There is no better change in life than this. There is none more honest. It is a movement from self-contending to contending with God. So much, at least, is what I’ve learned from ashes.
Notes
1. Latin: re- (an intensifier) penitire (to regret)
Lent 101: Rediscovering Christ
Ethan Christopher, RUF
March 5, 2025
“For He made Him who knew no sin to be sin for us, that we might become the righteousness of God in Him.”

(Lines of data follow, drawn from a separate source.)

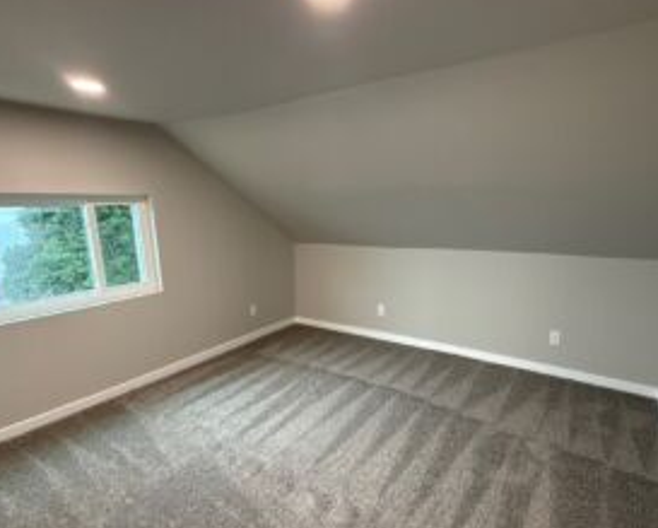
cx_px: 337
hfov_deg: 80.3
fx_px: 390
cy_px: 292
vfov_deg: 68.0
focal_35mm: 20
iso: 320
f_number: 2.2
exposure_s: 1/60
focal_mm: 2.22
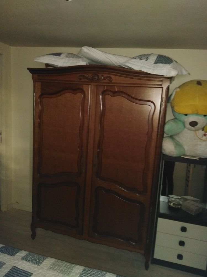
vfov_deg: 67.3
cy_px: 138
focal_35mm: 26
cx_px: 104
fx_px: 207
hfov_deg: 53.1
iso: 515
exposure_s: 1/19.9
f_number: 1.8
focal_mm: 3.59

As Lent nears on the Church calendar, I invite you to rediscover its meaning and observe it with heightened fervor this year. I say this for your spiritual well-being. If Lent is familiar to you, resist the temptation to coast through by haphazardly giving up chocolate for forty days, which you barely enjoy in the first place. If Lent is new to you, I urge you to partake in this ancient practice of the Church where we are called to deepen our remembrance and witness of Christ in our daily lives. To remember the one who never forgets us.
What is Lent?
To this latter group, a basic outline of what Lent is may be helpful. Lent is often confused and misrepresented by popular culture, and perhaps even by those professing the Christian faith. Lent is the forty days leading up to Easter which mimics Jesus’ time spent fasting in the desert and being tempted by the devil after his baptism. We celebrate Lent, like all seasons in the Church calendar, to follow the life of Jesus. In Lent, we are called to take our prayer life, our reading of Scripture, our tithing and almsgiving, and most distinctively, our fasting more seriously. Fasting is perhaps the most often forgotten spiritual discipline in our modern day. The practice of fasting, giving something up (often food), is used in the Bible and throughout redemptive history as a custom to help one grow closer to God. In fasting, one realizes more fully that he is ultimately, solely dependent on God for all his needs. Fasting is not something to boast about. Rather, it is something to hide (Matthew 6:16-18), yet the goal of fasting, the further transformation of our lives, is a fruit that may be observable by others.
Why Lent?
Lent draws us closer to Christ through fasting, more attentive prayer and scripture reading, and repentance. Lent is not about how many days you can go without eating chocolate. Lent is not about flaunting the ashes imposed on your forehead to show others you are a Christian. Lent is about being united to Christ and bearing fruit by shedding what hinders us. As T.S. Eliot writes in his poem “Ash Wednesday,” we celebrate Lent, “because I do not hope to turn again.” We resolve to stop circling back on our old ways and to grow anew. Bearing fruit is essential in the Christian life. Lent provides us with the opportunity to be pruned willingly.
How to Lent
Lent isn’t a checklist or a formula. Start by reflecting on your spiritual life: What pulls you away from God? What may you give up to seek God more? How may you go without food, as Christ did, this Lent? Take full advantage of all the venues the Church has to offer this season for increased attention to your spiritual life and more importantly: the life of Christ. Do not brag about your practices, but live a humble, transformed, life which may confuse your peers. This Lent, take your witness to Christ more seriously. Consider these words from Emmanuel Suhard:
“To be a witness does not consist in engaging in propaganda, nor even in stirring people up, but in being a living mystery. It means to live in such a way that one’s life would not make sense if God did not exist.”